Al salir de la sorority, paramos en un Seven Eleven y ella volvió con un six-pack de Budweiser y beefjerky, unas tiras de carne seca que yo había visto comer a camioneros. Me dije que sólo le faltaba tabaco en polvo. Nos detuvimos en una licorería y compramos un par de botellas de vino tinto. Hacía el calor húmedo, pegajoso, de una noche de septiembre en Alabama; el otoño había llegado, pero el verano se resistía a irse.
Nos dirigimos a las residencias universitarias. Yo vivía con tres compañeros del equipo de fútbol y uno del equipo de hockey; Tom, el que jugaba hockey, compartía la habitación conmigo. No estaba esa noche, tenía toda la habitación para mí; me hubiera gustado que estuviera, para vengarme: más de una noche me habían despertado sus gemidos junto a los de la mujer de turno que había conocido en la discoteca, le gustaban las gordas y las feas, si era posible ambas cosas al mismo tiempo.
Billie Ruth terminó sus latas de cerveza y luego pasó al vino. Se servía una copa y la terminaba de un golpe. Me decía que me apurara. Era imposible seguir su ritmo, pero hice lo que pude: no podía negarme a esa mirada azul, franca e ingenua.
Soy virgen, soy virgen gritaba ella mientras cogíamos. Se reía de todo; creo que eso fue lo que me atrapó al principio. La contemplé cuando dormía: la luz de la luna que ingresaba por la ventana abierta de la habitación iluminaba su piel lechosa, la dotaba de un aura fantasmal, materia a la medida de mis sueños. Eso también me atrapó. Vencidos por el cansancio y el alcohol, nos dormimos en mi cama. Estábamos desnudos, habíamos apilado nuestras ropas en el piso, entremezclado mis jeans con su falda
rosada.
A las dos de la mañana, Billie Ruth me despertó con un golpe en el hombro. Iba a decirme algo, pero una arcada la venció y el cobertor de tocuyo que había traído desde Bolivia recibió el impacto. La acompañé al baño; el ruido despertó a Kimi, el finlandés que vivía en el apartamento y con el que alguna vez había peleado un puesto en el mediocampo (una lesión inclinó las cosas a su favor). Tuve tiempo de cubrir a Billie Ruth con una toalla. Kimi me ayudó a limpiar el piso herido por las salpicaduras.

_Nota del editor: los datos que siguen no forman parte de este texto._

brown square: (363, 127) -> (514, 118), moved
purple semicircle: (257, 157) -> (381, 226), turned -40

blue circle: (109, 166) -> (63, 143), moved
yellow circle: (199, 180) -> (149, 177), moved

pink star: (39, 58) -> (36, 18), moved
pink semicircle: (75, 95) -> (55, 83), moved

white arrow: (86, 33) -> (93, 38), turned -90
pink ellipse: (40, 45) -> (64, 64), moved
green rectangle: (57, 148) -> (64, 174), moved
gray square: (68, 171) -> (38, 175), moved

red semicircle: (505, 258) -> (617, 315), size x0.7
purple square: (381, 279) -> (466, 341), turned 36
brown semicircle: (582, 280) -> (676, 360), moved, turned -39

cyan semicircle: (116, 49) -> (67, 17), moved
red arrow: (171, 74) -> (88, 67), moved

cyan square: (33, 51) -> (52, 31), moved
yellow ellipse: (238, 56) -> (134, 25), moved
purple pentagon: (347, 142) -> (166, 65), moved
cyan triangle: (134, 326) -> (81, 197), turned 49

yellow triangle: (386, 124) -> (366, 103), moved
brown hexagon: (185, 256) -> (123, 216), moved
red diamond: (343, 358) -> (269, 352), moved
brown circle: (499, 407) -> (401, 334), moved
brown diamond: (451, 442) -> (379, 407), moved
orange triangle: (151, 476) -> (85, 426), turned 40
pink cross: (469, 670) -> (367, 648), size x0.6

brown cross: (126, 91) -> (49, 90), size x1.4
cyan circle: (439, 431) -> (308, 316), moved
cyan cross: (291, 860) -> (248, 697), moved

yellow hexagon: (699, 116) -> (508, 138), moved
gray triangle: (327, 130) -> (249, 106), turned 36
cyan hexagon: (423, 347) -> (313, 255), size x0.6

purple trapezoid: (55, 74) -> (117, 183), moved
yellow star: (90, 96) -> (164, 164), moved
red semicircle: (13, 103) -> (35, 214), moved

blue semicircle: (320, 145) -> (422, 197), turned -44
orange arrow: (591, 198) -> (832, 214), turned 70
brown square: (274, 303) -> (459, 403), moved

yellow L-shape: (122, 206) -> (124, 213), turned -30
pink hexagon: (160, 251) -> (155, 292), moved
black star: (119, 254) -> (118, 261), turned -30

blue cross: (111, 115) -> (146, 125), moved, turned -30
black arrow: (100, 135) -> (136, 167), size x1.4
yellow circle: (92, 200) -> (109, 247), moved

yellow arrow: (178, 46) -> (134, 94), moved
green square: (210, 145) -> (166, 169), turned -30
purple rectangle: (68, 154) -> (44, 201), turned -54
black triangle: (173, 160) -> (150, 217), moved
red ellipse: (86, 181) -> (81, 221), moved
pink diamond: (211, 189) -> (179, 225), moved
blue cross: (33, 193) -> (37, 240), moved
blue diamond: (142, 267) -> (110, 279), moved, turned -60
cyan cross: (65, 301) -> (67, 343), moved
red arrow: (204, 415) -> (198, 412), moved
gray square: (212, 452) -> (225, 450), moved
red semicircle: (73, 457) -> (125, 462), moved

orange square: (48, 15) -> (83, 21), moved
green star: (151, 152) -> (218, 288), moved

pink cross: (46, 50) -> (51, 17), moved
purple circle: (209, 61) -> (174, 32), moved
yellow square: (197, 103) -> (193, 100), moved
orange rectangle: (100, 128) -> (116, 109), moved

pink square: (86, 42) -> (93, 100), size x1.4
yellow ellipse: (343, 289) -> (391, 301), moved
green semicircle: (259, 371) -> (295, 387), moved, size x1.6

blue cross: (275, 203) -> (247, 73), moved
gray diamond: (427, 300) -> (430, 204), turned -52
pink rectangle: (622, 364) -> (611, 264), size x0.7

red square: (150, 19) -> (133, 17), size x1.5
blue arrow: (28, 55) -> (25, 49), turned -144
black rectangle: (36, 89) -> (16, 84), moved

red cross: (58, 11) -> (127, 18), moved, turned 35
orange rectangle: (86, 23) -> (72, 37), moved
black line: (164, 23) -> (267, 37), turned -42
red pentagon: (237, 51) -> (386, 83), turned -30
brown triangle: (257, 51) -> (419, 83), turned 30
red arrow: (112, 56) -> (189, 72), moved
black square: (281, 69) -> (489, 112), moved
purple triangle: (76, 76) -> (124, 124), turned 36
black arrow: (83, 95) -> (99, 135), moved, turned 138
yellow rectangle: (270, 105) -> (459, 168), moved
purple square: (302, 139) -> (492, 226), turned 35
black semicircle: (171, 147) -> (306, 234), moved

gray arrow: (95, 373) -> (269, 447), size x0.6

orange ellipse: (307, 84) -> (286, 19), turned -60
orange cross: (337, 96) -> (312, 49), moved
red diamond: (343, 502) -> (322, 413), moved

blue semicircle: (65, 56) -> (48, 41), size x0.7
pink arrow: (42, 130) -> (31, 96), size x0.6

Esa noche manejé su Cámaro y la dejé en la puerta de su casa. Vivía cerca del arsenal Redstone. Mientras la veía entrar, me preguntaba qué había motivado al gobierno a elegir a Hunstville como una de las sedes centrales de la NASA, un lugar para que von Braun y otros científicos alemanes desarrollaran sus investigaciones.
Hubo un sonido como el de un mueble que se desplomaba al piso. Quizás había sido Billie Ruth. Hubiera querido entrar a ayudarla pero al instante se encendieron todas las luces, escuché gritos y partí.